**Brief:**
Leave out the pictures. Return every record otherwise untouched.

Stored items

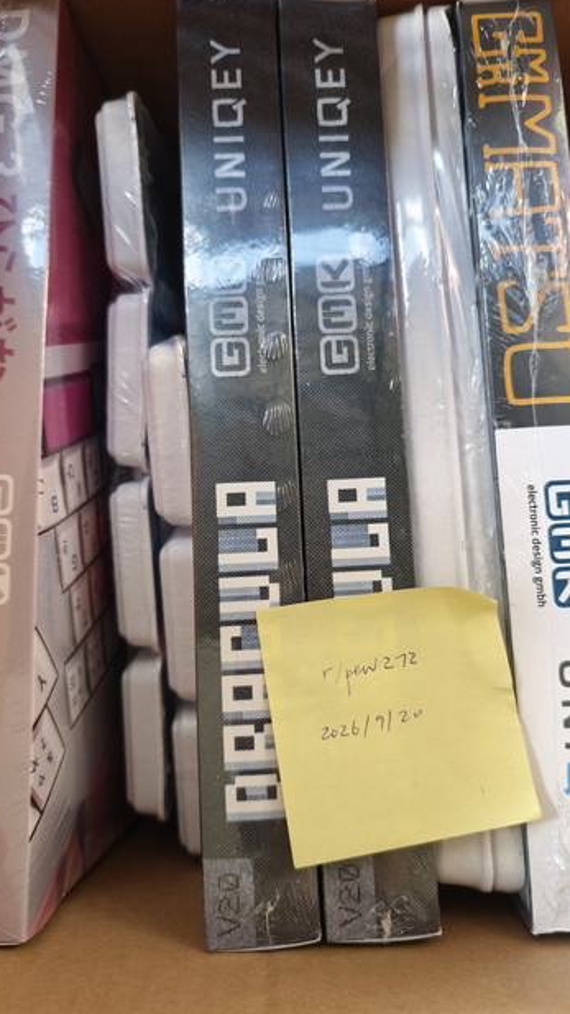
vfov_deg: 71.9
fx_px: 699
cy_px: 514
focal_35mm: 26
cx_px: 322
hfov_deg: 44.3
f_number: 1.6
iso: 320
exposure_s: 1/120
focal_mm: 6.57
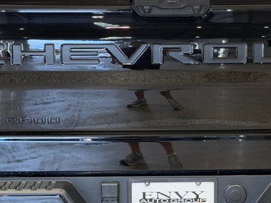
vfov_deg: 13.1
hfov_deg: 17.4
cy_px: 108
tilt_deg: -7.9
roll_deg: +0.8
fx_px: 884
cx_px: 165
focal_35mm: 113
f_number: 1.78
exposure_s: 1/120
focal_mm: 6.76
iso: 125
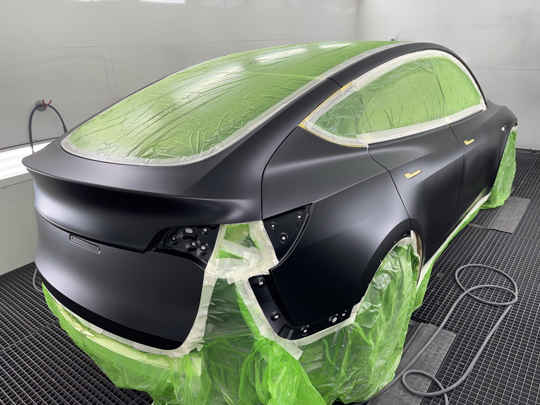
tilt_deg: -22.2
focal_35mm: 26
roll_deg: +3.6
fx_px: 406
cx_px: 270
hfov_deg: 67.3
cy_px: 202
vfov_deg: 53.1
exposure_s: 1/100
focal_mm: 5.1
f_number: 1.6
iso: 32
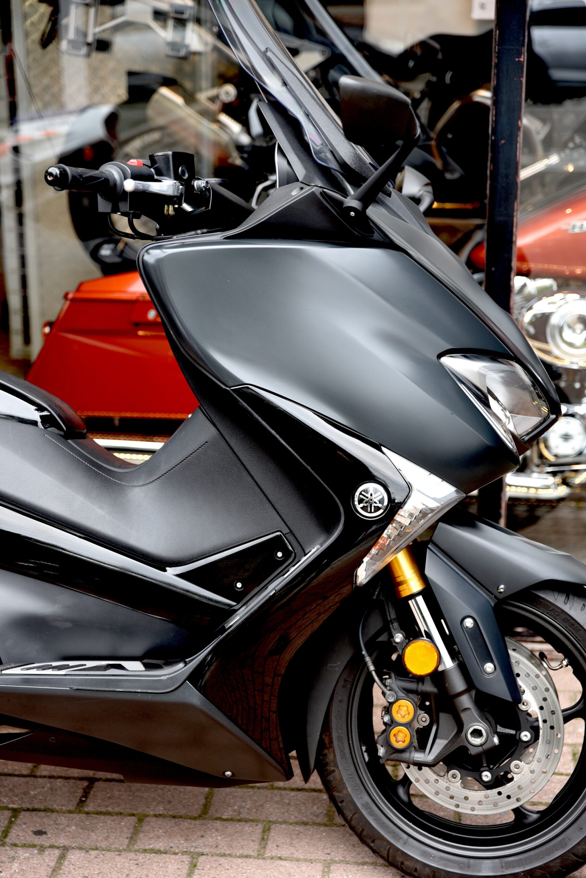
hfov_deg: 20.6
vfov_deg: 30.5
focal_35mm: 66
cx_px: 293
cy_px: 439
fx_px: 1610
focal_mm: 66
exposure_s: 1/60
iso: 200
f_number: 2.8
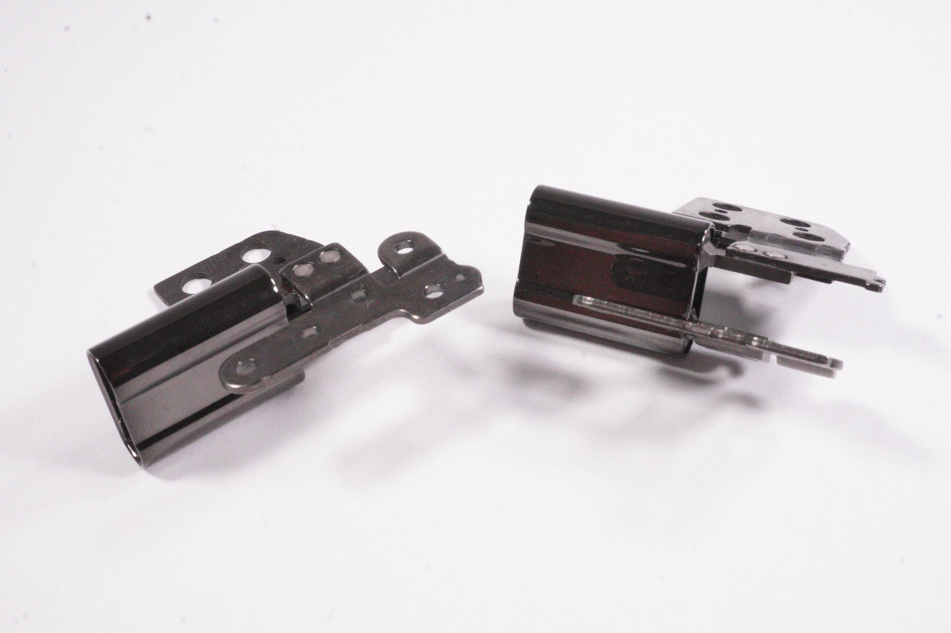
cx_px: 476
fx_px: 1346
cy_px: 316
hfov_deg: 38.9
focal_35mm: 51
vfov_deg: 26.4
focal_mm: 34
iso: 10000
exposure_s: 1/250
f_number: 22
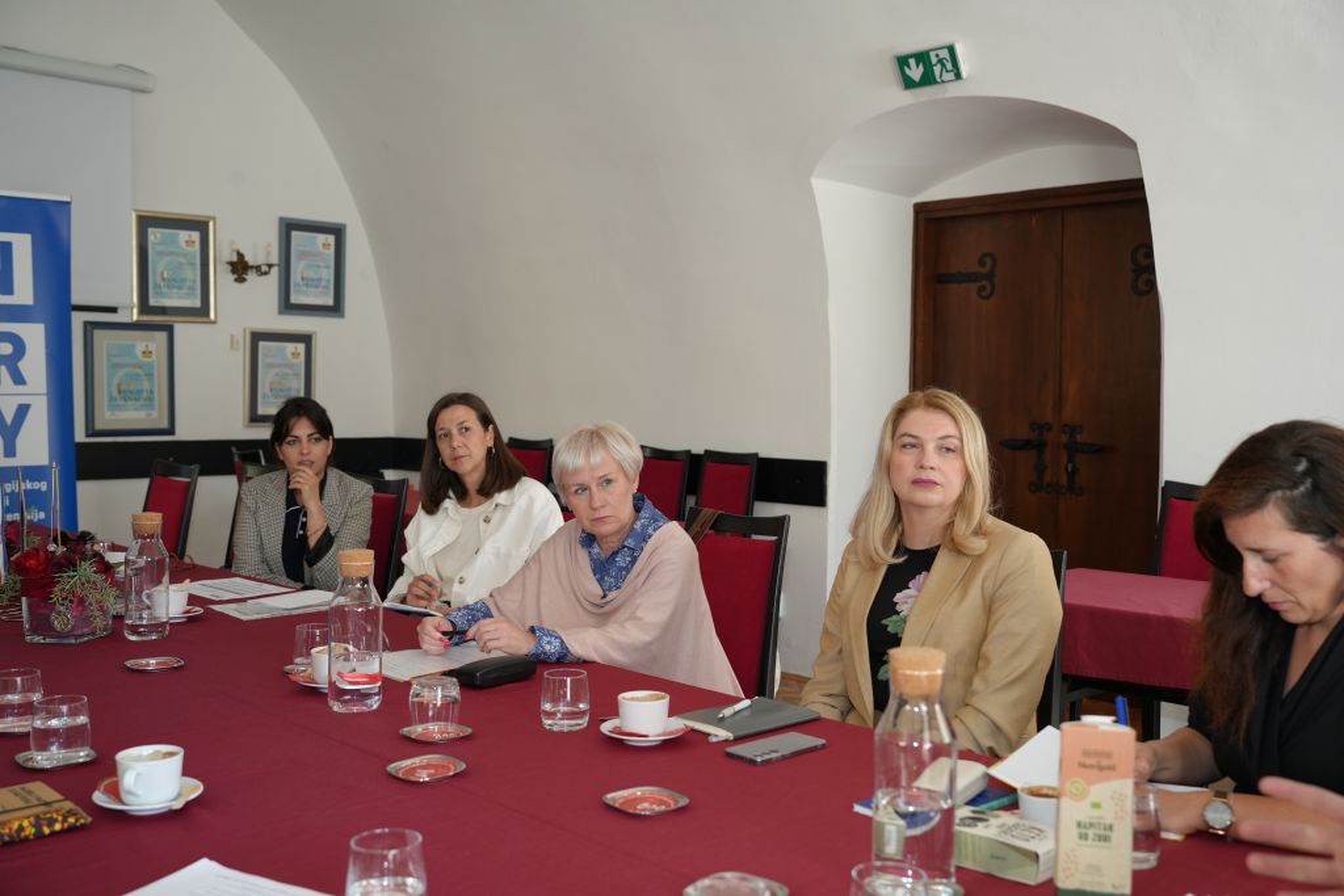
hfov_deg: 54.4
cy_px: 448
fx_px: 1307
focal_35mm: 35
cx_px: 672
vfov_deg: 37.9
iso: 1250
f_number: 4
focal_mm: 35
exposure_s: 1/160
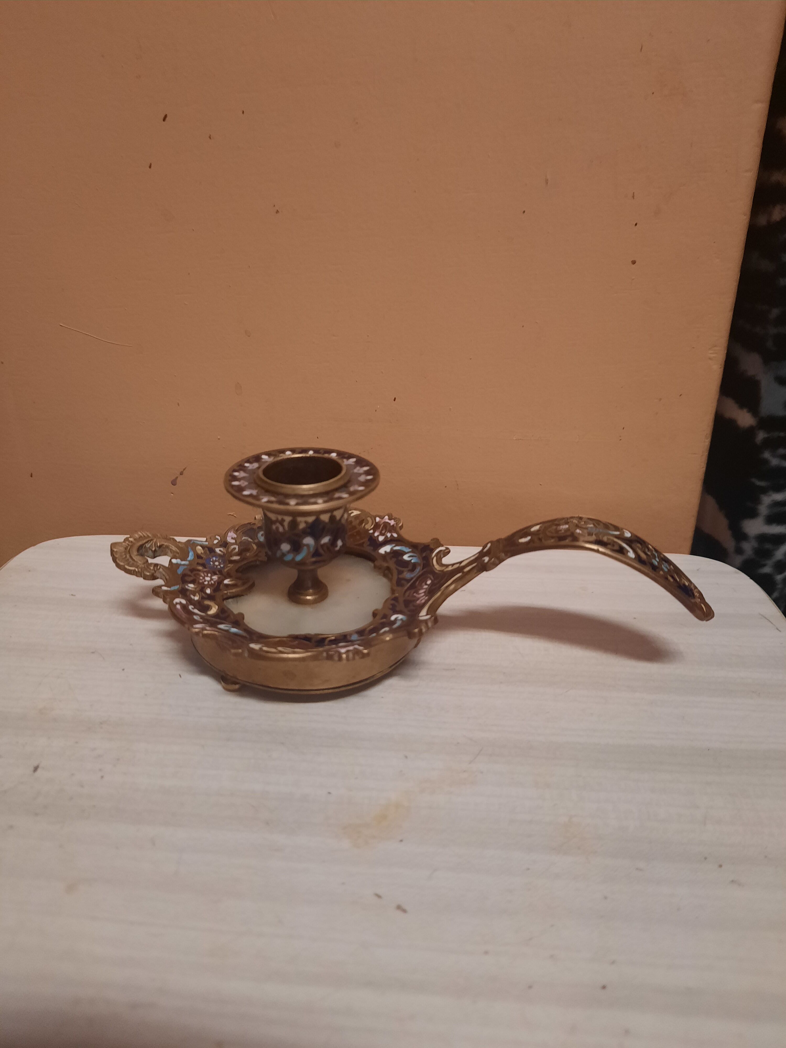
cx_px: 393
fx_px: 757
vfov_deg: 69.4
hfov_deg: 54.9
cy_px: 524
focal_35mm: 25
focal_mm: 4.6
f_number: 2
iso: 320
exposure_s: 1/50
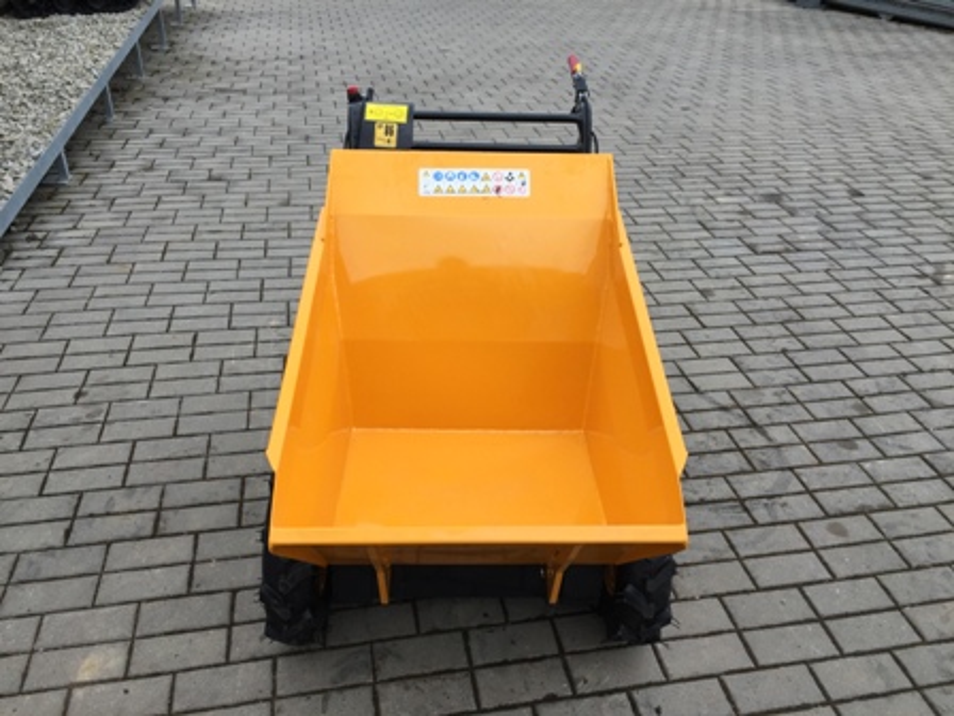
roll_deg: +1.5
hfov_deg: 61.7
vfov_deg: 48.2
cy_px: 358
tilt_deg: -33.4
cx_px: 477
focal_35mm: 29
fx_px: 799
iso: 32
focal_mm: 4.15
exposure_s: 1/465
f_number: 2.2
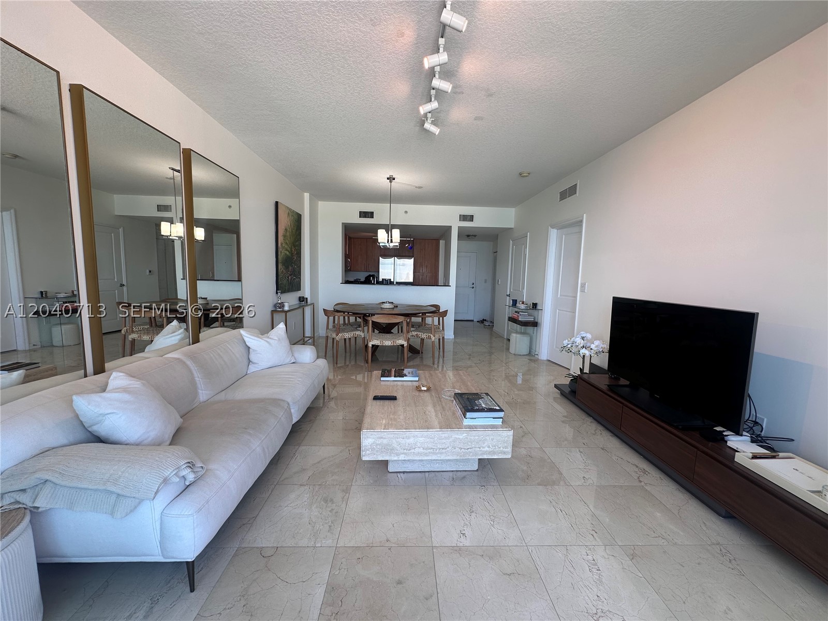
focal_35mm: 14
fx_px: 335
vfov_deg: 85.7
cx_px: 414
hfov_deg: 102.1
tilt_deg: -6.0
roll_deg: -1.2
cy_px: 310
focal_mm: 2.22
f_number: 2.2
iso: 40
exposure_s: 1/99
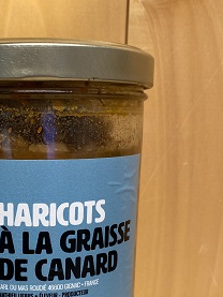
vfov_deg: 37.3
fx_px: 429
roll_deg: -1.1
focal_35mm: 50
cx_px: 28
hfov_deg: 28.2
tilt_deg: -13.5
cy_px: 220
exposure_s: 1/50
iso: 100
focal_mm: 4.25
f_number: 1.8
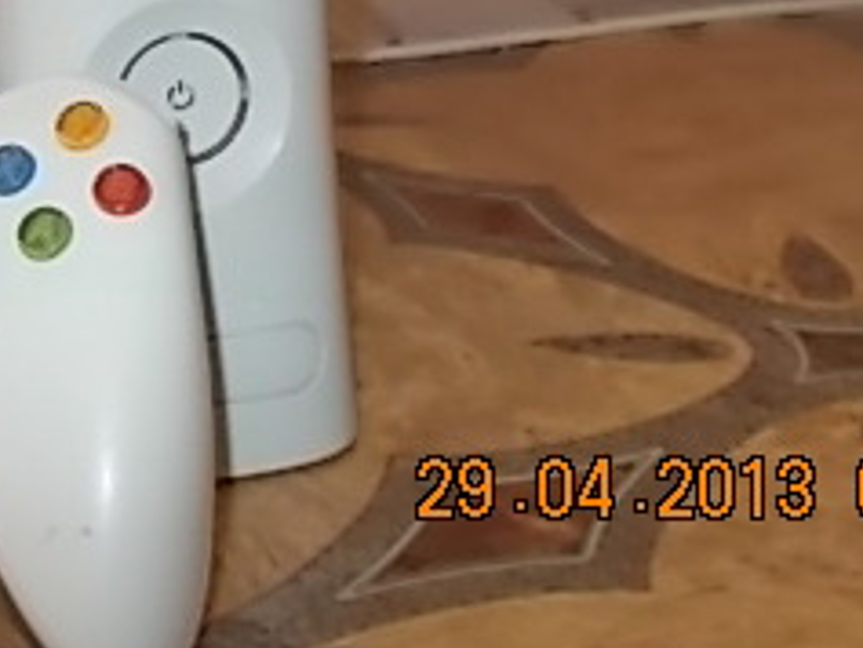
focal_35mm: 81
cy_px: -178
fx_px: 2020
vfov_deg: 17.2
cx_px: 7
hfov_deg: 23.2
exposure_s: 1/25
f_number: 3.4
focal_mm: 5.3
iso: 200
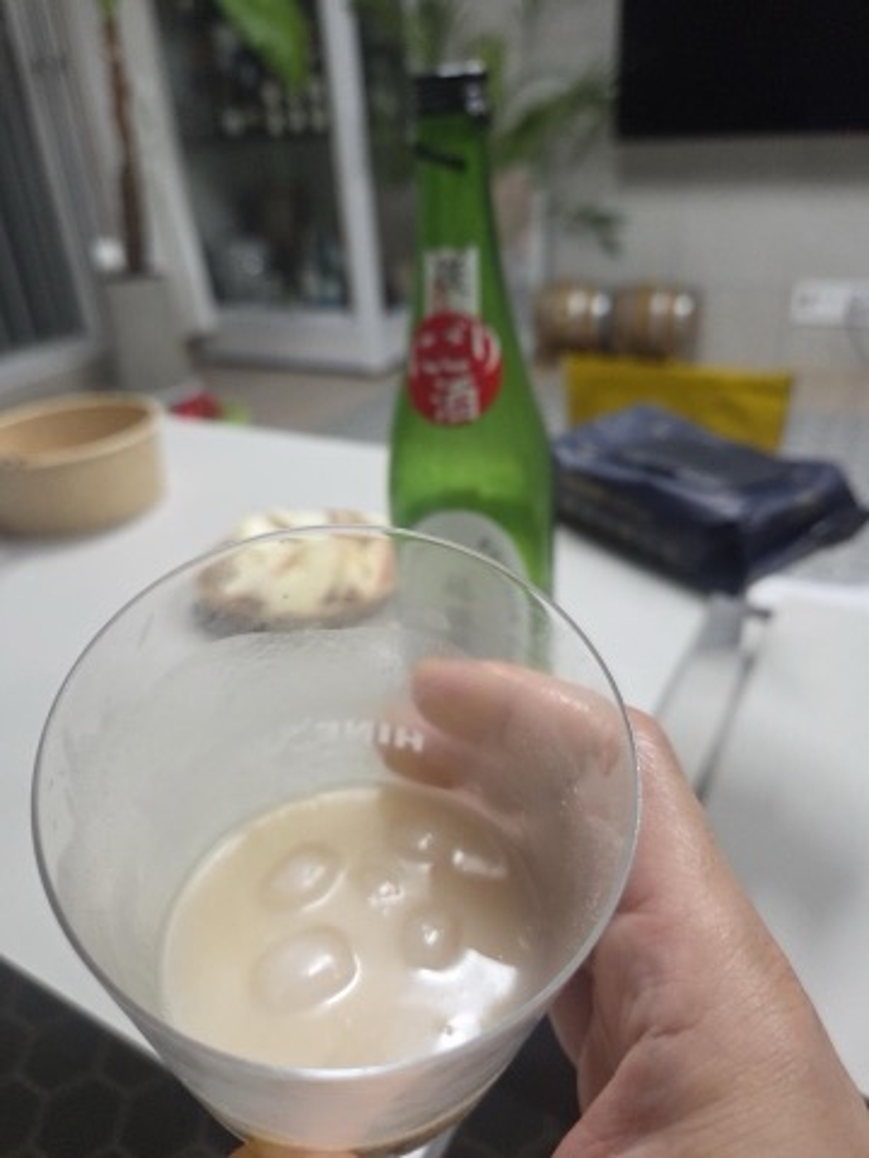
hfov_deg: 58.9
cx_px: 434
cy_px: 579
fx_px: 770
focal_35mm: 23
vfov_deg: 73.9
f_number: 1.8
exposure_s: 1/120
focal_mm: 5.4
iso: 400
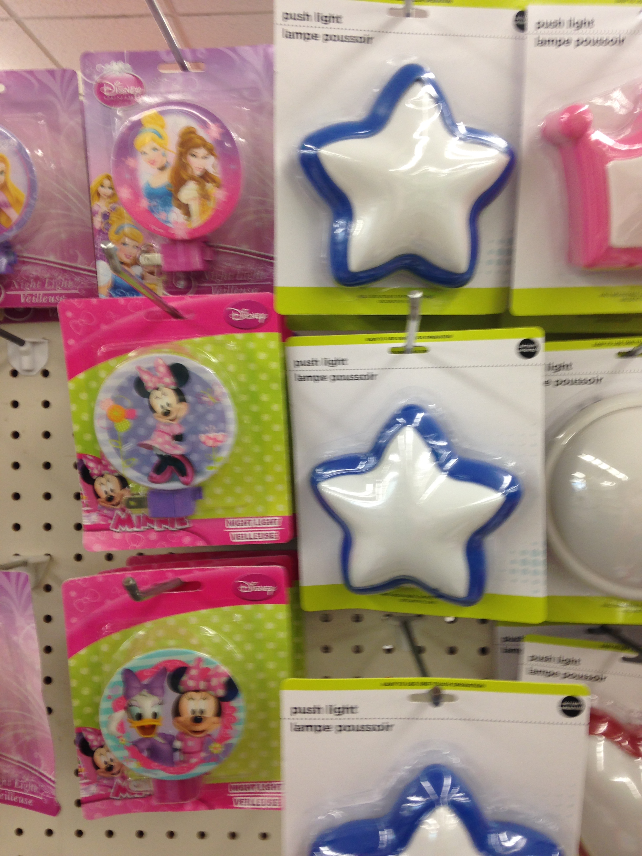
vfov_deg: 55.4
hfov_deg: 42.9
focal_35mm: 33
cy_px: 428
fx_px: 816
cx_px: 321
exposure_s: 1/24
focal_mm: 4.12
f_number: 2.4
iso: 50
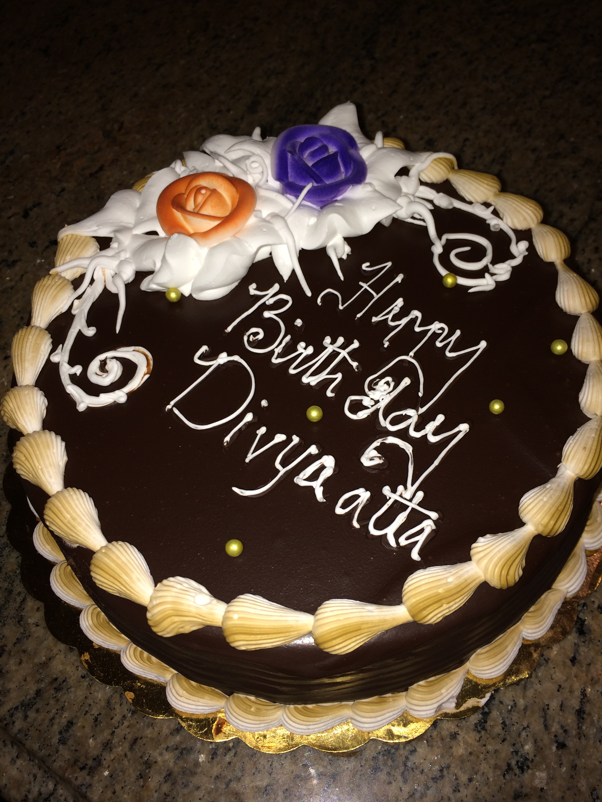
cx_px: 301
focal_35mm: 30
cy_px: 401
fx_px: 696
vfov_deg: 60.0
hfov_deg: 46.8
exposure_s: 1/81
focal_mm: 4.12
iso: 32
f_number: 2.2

**Result of this exercise:**
vfov_deg: 71.9
fx_px: 699
cy_px: 514
focal_35mm: 26
cx_px: 322
hfov_deg: 44.3
f_number: 1.6
iso: 320
exposure_s: 1/120
focal_mm: 6.57
vfov_deg: 13.1
hfov_deg: 17.4
cy_px: 108
tilt_deg: -7.9
roll_deg: +0.8
fx_px: 884
cx_px: 165
focal_35mm: 113
f_number: 1.78
exposure_s: 1/120
focal_mm: 6.76
iso: 125
tilt_deg: -22.2
focal_35mm: 26
roll_deg: +3.6
fx_px: 406
cx_px: 270
hfov_deg: 67.3
cy_px: 202
vfov_deg: 53.1
exposure_s: 1/100
focal_mm: 5.1
f_number: 1.6
iso: 32
hfov_deg: 20.6
vfov_deg: 30.5
focal_35mm: 66
cx_px: 293
cy_px: 439
fx_px: 1610
focal_mm: 66
exposure_s: 1/60
iso: 200
f_number: 2.8
cx_px: 476
fx_px: 1346
cy_px: 316
hfov_deg: 38.9
focal_35mm: 51
vfov_deg: 26.4
focal_mm: 34
iso: 10000
exposure_s: 1/250
f_number: 22
hfov_deg: 54.4
cy_px: 448
fx_px: 1307
focal_35mm: 35
cx_px: 672
vfov_deg: 37.9
iso: 1250
f_number: 4
focal_mm: 35
exposure_s: 1/160
cx_px: 393
fx_px: 757
vfov_deg: 69.4
hfov_deg: 54.9
cy_px: 524
focal_35mm: 25
focal_mm: 4.6
f_number: 2
iso: 320
exposure_s: 1/50
roll_deg: +1.5
hfov_deg: 61.7
vfov_deg: 48.2
cy_px: 358
tilt_deg: -33.4
cx_px: 477
focal_35mm: 29
fx_px: 799
iso: 32
focal_mm: 4.15
exposure_s: 1/465
f_number: 2.2
focal_35mm: 14
fx_px: 335
vfov_deg: 85.7
cx_px: 414
hfov_deg: 102.1
tilt_deg: -6.0
roll_deg: -1.2
cy_px: 310
focal_mm: 2.22
f_number: 2.2
iso: 40
exposure_s: 1/99
vfov_deg: 37.3
fx_px: 429
roll_deg: -1.1
focal_35mm: 50
cx_px: 28
hfov_deg: 28.2
tilt_deg: -13.5
cy_px: 220
exposure_s: 1/50
iso: 100
focal_mm: 4.25
f_number: 1.8
focal_35mm: 81
cy_px: -178
fx_px: 2020
vfov_deg: 17.2
cx_px: 7
hfov_deg: 23.2
exposure_s: 1/25
f_number: 3.4
focal_mm: 5.3
iso: 200
hfov_deg: 58.9
cx_px: 434
cy_px: 579
fx_px: 770
focal_35mm: 23
vfov_deg: 73.9
f_number: 1.8
exposure_s: 1/120
focal_mm: 5.4
iso: 400
vfov_deg: 55.4
hfov_deg: 42.9
focal_35mm: 33
cy_px: 428
fx_px: 816
cx_px: 321
exposure_s: 1/24
focal_mm: 4.12
f_number: 2.4
iso: 50
cx_px: 301
focal_35mm: 30
cy_px: 401
fx_px: 696
vfov_deg: 60.0
hfov_deg: 46.8
exposure_s: 1/81
focal_mm: 4.12
iso: 32
f_number: 2.2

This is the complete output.